Give the records again word for word. Leave every picture out.
◇ ◇ ◇ ◇ ◇ ◇ ◇
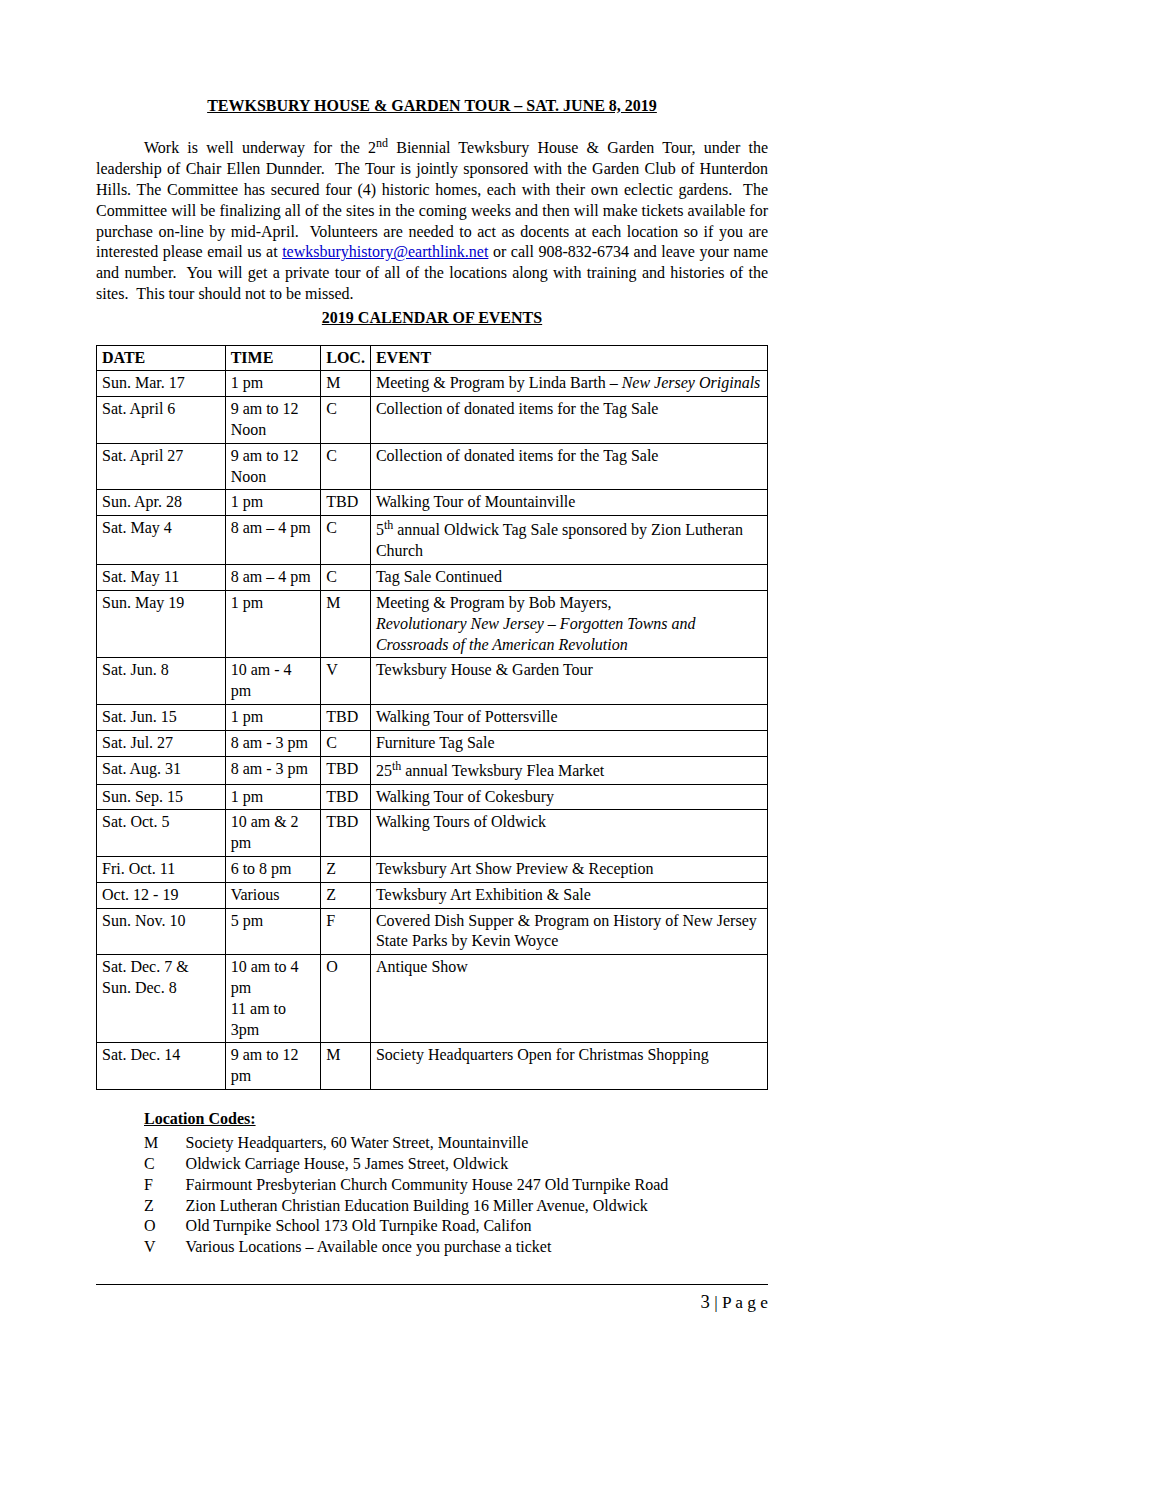TEWKSBURY HOUSE & GARDEN TOUR – SAT. JUNE 8, 2019
Work is well underway for the 2nd Biennial Tewksbury House & Garden Tour, under the leadership of Chair Ellen Dunnder. The Tour is jointly sponsored with the Garden Club of Hunterdon Hills. The Committee has secured four (4) historic homes, each with their own eclectic gardens. The Committee will be finalizing all of the sites in the coming weeks and then will make tickets available for purchase on-line by mid-April. Volunteers are needed to act as docents at each location so if you are interested please email us at tewksburyhistory@earthlink.net or call 908-832-6734 and leave your name and number. You will get a private tour of all of the locations along with training and histories of the sites. This tour should not to be missed.
2019 CALENDAR OF EVENTS
| DATE | TIME | LOC. | EVENT |
| --- | --- | --- | --- |
| Sun. Mar. 17 | 1 pm | M | Meeting & Program by Linda Barth – New Jersey Originals |
| Sat. April 6 | 9 am to 12 Noon | C | Collection of donated items for the Tag Sale |
| Sat. April 27 | 9 am to 12 Noon | C | Collection of donated items for the Tag Sale |
| Sun. Apr. 28 | 1 pm | TBD | Walking Tour of Mountainville |
| Sat. May 4 | 8 am – 4 pm | C | 5 th annual Oldwick Tag Sale sponsored by Zion Lutheran Church |
| Sat. May 11 | 8 am – 4 pm | C | Tag Sale Continued |
| Sun. May 19 | 1 pm | M | Meeting & Program by Bob Mayers, Revolutionary New Jersey – Forgotten Towns and Crossroads of the American Revolution |
| Sat. Jun. 8 | 10 am - 4 pm | V | Tewksbury House & Garden Tour |
| Sat. Jun. 15 | 1 pm | TBD | Walking Tour of Pottersville |
| Sat. Jul. 27 | 8 am - 3 pm | C | Furniture Tag Sale |
| Sat. Aug. 31 | 8 am - 3 pm | TBD | 25 th annual Tewksbury Flea Market |
| Sun. Sep. 15 | 1 pm | TBD | Walking Tour of Cokesbury |
| Sat. Oct. 5 | 10 am & 2 pm | TBD | Walking Tours of Oldwick |
| Fri. Oct. 11 | 6 to 8 pm | Z | Tewksbury Art Show Preview & Reception |
| Oct. 12 - 19 | Various | Z | Tewksbury Art Exhibition & Sale |
| Sun. Nov. 10 | 5 pm | F | Covered Dish Supper & Program on History of New Jersey State Parks by Kevin Woyce |
| Sat. Dec. 7 & Sun. Dec. 8 | 10 am to 4 pm 11 am to 3pm | O | Antique Show |
| Sat. Dec. 14 | 9 am to 12 pm | M | Society Headquarters Open for Christmas Shopping |
Location Codes:
| M | Society Headquarters, 60 Water Street, Mountainville |
| C | Oldwick Carriage House, 5 James Street, Oldwick |
| F | Fairmount Presbyterian Church Community House 247 Old Turnpike Road |
| Z | Zion Lutheran Christian Education Building 16 Miller Avenue, Oldwick |
| O | Old Turnpike School 173 Old Turnpike Road, Califon |
| V | Various Locations – Available once you purchase a ticket |
3 | P a g e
◇ ◇ ◇ ◇ ◇ ◇ ◇
**Solution for this exercise**
TEWKSBURY HOUSE & GARDEN TOUR – SAT. JUNE 8, 2019
Work is well underway for the 2nd Biennial Tewksbury House & Garden Tour, under the leadership of Chair Ellen Dunnder. The Tour is jointly sponsored with the Garden Club of Hunterdon Hills. The Committee has secured four (4) historic homes, each with their own eclectic gardens. The Committee will be finalizing all of the sites in the coming weeks and then will make tickets available for purchase on-line by mid-April. Volunteers are needed to act as docents at each location so if you are interested please email us at tewksburyhistory@earthlink.net or call 908-832-6734 and leave your name and number. You will get a private tour of all of the locations along with training and histories of the sites. This tour should not to be missed.
2019 CALENDAR OF EVENTS
| DATE | TIME | LOC. | EVENT |
| --- | --- | --- | --- |
| Sun. Mar. 17 | 1 pm | M | Meeting & Program by Linda Barth – New Jersey Originals |
| Sat. April 6 | 9 am to 12 Noon | C | Collection of donated items for the Tag Sale |
| Sat. April 27 | 9 am to 12 Noon | C | Collection of donated items for the Tag Sale |
| Sun. Apr. 28 | 1 pm | TBD | Walking Tour of Mountainville |
| Sat. May 4 | 8 am – 4 pm | C | 5 th annual Oldwick Tag Sale sponsored by Zion Lutheran Church |
| Sat. May 11 | 8 am – 4 pm | C | Tag Sale Continued |
| Sun. May 19 | 1 pm | M | Meeting & Program by Bob Mayers, Revolutionary New Jersey – Forgotten Towns and Crossroads of the American Revolution |
| Sat. Jun. 8 | 10 am - 4 pm | V | Tewksbury House & Garden Tour |
| Sat. Jun. 15 | 1 pm | TBD | Walking Tour of Pottersville |
| Sat. Jul. 27 | 8 am - 3 pm | C | Furniture Tag Sale |
| Sat. Aug. 31 | 8 am - 3 pm | TBD | 25 th annual Tewksbury Flea Market |
| Sun. Sep. 15 | 1 pm | TBD | Walking Tour of Cokesbury |
| Sat. Oct. 5 | 10 am & 2 pm | TBD | Walking Tours of Oldwick |
| Fri. Oct. 11 | 6 to 8 pm | Z | Tewksbury Art Show Preview & Reception |
| Oct. 12 - 19 | Various | Z | Tewksbury Art Exhibition & Sale |
| Sun. Nov. 10 | 5 pm | F | Covered Dish Supper & Program on History of New Jersey State Parks by Kevin Woyce |
| Sat. Dec. 7 & Sun. Dec. 8 | 10 am to 4 pm 11 am to 3pm | O | Antique Show |
| Sat. Dec. 14 | 9 am to 12 pm | M | Society Headquarters Open for Christmas Shopping |
Location Codes:
| M | Society Headquarters, 60 Water Street, Mountainville |
| C | Oldwick Carriage House, 5 James Street, Oldwick |
| F | Fairmount Presbyterian Church Community House 247 Old Turnpike Road |
| Z | Zion Lutheran Christian Education Building 16 Miller Avenue, Oldwick |
| O | Old Turnpike School 173 Old Turnpike Road, Califon |
| V | Various Locations – Available once you purchase a ticket |
3 | P a g e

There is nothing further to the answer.